The what and why of this blog.

Seymour Cray, the father of supercomputing, inspired me at a very difficult time in my undergraduate education. I was struggling with Network Analysis, a difficult course in any Electrical Engineering curriculum. I stumbled upon this quote from Seymour Cray:

“I’m all for simplicity. if it’s very complicated I can’t understand it.”

I thought If Seymour himself can’t understand things unless they are simplified, perhaps the reason I am struggling with this material is because I am not breaking it down into simpler pieces I can understand. Sure enough, that was my problem. I was trying to digest giant-sized chunks of complex information without simplifying it first.
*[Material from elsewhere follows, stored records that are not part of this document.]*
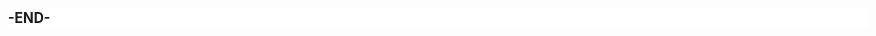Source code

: #### -END-






[1]:	http://soundsofspeech.uiowa.edu/resources/english/english.html
[2]:	http://list.youku.com/albumlist/show/id_4411294.html?spm=a2h0k.8191403.0.0&sf=10100
[3]:	https://v.qq.com/x/page/f0128t0kfpw.html

[image-1]:	http://ovk08s2sq.bkt.clouddn.com/20171113151056374797709.png
[image-2]:	http://ovk08s2sq.bkt.clouddn.com/20171113151056376277231.png
[image-3]:	http://ovk08s2sq.bkt.clouddn.com/20171113151056389213271.png
[image-4]:	http://ovk08s2sq.bkt.clouddn.com/20171113151056395113883.png
[image-5]:	http://ovk08s2sq.bkt.clouddn.com/20171113151056396899736.png
[image-6]:	http://ovk08s2sq.bkt.clouddn.com/20171114151062293369562.png
[image-7]:	http://ovk08s2sq.bkt.clouddn.com/20171114151062450992464.png
[image-8]:	http://ovk08s2sq.bkt.clouddn.com/2017111415106246176736.png
[image-9]:	http://ovk08s2sq.bkt.clouddn.com/20171114151062609730038.png
[image-10]:	http://ovk08s2sq.bkt.clouddn.com/20171114151062658042129.png
[image-11]:	http://ovk08s2sq.bkt.clouddn.com/20171114151062619944467.png
[image-12]:	http://ovk08s2sq.bkt.clouddn.com/20171114151062647650772.png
I practice simplification to this day,  and thoroughly enjoy describing seemingly complex things to people in a manner and at a level they can appreciate. Which is why I started this blog. I intend to describe at a reasonably simple level concepts and ideas from computer engineering and computer science. I understand not many people really want to know every little exquisite detail about the underlying hardware or software in computers. However, I believe a larger number of people are indeed interested in a high-level, rough understanding of various nuts and bolts of computation today. I know I certainly appreciate it when a scientist takes the time to describe quantum mechanics or chaos theory or black holes in a manner I am able to grasp.

The “hidden” in this blog tag line refers to the invisible aspects of computer technology. I am not going to touch on iPhone operation nor how to make Microsoft Word do a certain thing. Instead, I’ll be going underneath it all, looking at microprocessors, accelerators, networking, aspects of programming, computational considerations, and the like. I intend to describe these things in a manner an inquisitive and generalist mind may easily grasp. I request you tell me when I miss the mark, as I need your feedback in order   to refine my descriptions.

I have no idea of exactly where this blog is going to go, nor which topics I will choose in which order. Storytelling takes on a life of its own, and I am willing to go where this path takes me. And thoroughly enjoy the ride! I hope you enjoy it, too.